Document segment ->
- Opening Delimiter -

I was hanging laundry today when I heard a distant rattling sound. My ears told me something was going down in the rocks and shrubs about thirty feet away but my brain said, “there is no way you can hear something that far away.” The sounds persisted. It was a short rattle and it reminded me of something I had heard very recently. It was the sound a rattlesnake makes while moving but not actually rattling. I learned of this while sitting in the Cave Creek Visitor Information Center. The snakes on display there make noise as they move over twigs and sand. Sit at the VIC quietly and you can hear soft rattles at irregular intervals as the snakes move about in their enclosures. But my doubts lingered. I thought maybe it was a Cactus Wren or a grasshopper trying to make me a fool.
A few more rattles later and I was compelled to look further. The laundry was hung and I rounded the chicken coop where I was met by a very large and angry Western Diamondback Rattlesnake. I screamed and ran for backup. Burt and our neighbor Barb came running as I ran towards them. Then I remembered that I was looking for a snake. Why was I surprised to nearly step on one? I was surprised because this was not the snake I had heard. It was in the wrong spot. Anyway he was as scared as I was and had disappeared under the shed. The three of us proceeded to try and figure out what I had heard. Barb was skeptical but Burt knows I have a keen ability to distinguish sounds. Pretty soon we found what I had been hearing. It was a pair of mating blacktailed rattlesnakes. The male was amorously caressing the female with his head and flicking her skin with his tongue. Whenever he got too fresh she rattled at him and he would back off. It was the quickest of tail flicks. They were entwined but the deed was not completed. He’d whisper a little Barry White in her ear and nuzzle up the length of her spine. After a nuzzle of about 6″ she would rattle or shake him off. A few second breather and he’d try again. It went on and on and on. Over and over he tried. I watched. Barb and Burt left. The female was substantially larger in girth than the male. After a long while Burt came back and tried to clear away the vegetation so I had a clearer view. This startled the snakes and they fled right towards our feet. They and we were not amused. Everybody took a step back. The snakes changed direction. The male stayed with the female and they picked a new spot out in the open. We watched some more. The neighbors came. More nuzzling. More irritable female. More nuzzle. More irritation. It got boring. We left for lunch.

- Closing Delimiter -

Dataset records ->

- Opening Delimiter -

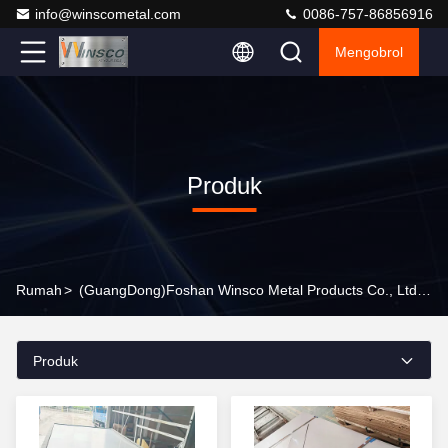
info@winscometal.com
0086-757-86856916
Mengobrol
Produk
Rumah
>
(GuangDong)Foshan Winsco Metal Products Co., Ltd. Produk Online
Produk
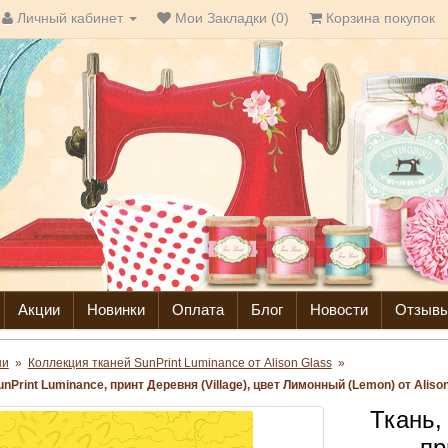
Личный кабинет
Мои Закладки (0)
Корзина покупок
Акции
Новинки
Оплата
Блог
Новости
Отзыв
ни
»
Коллекция тканей SunPrint Luminance от Alison Glass
»
nPrint Luminance, принт Деревня (Village), цвет Лимонный (Lemon) от Aliso
Ткань,
пр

- Closing Delimiter -

Instructions ->
1. Copy the rattlesnake passage word for word, everything from "I was hanging" down to "make me a fool.".
2. In the rattlesnake passage, which of the two mating snakes was larger in girth?

Set of answers ->
1.
I was hanging laundry today when I heard a distant rattling sound. My ears told me something was going down in the rocks and shrubs about thirty feet away but my brain said, “there is no way you can hear something that far away.” The sounds persisted. It was a short rattle and it reminded me of something I had heard very recently. It was the sound a rattlesnake makes while moving but not actually rattling. I learned of this while sitting in the Cave Creek Visitor Information Center. The snakes on display there make noise as they move over twigs and sand. Sit at the VIC quietly and you can hear soft rattles at irregular intervals as the snakes move about in their enclosures. But my doubts lingered. I thought maybe it was a Cactus Wren or a grasshopper trying to make me a fool.

2. The female was substantially larger in girth than the male.